Multiscale computational fluid dynamics modeling of an area-selective atomic layer deposition process using a discrete feed method

Area-selective atomic layer deposition (AS-ALD) is a beneficial procedure that facilitates self-alignment for transistor stacking by concentrating oxide growth on targeted areas of a substrate. However, AS-ALD is difficult to incorporate into semiconductor manufacturing industries due to difficulties such as minimal process data and a lack of insight into reactor design. To enable the industrial scale-up of AS-ALD, in silico modeling is necessary to characterize the process. Thus, this work proposes a multiscale computational fluid dynamics modeling framework that simultaneously describes the surface chemistry and ambient fluid behavior for an Al2O3/SiO2 substrate.

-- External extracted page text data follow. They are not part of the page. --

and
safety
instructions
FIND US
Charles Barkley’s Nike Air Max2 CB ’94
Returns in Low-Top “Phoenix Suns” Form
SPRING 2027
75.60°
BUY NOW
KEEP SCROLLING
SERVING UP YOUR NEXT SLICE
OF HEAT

The multiscale model first involves ab initio molecular dynamics simulations to optimize molecular structures involved in the AS-ALD reactions. Next, a kinetic Monte Carlo simulation is performed to describe the stochastic surface chemistry behavior to determine the surface coverage, and deposition and byproduct rates. Lastly, computational fluid dynamics is performed to study the spatiotemporal behavior of the flow. The surface and flow field simulations are carried out in an integrated fashion. Various AS-ALD discrete feed reactor configurations with differing injection plate geometries were developed to investigate their impact on the processing time to achieve full surface coverage and film uniformity. Results indicate that the multi-inlet reactor model achieves minimal processing time while producing a high-quality film with the AS-ALD process.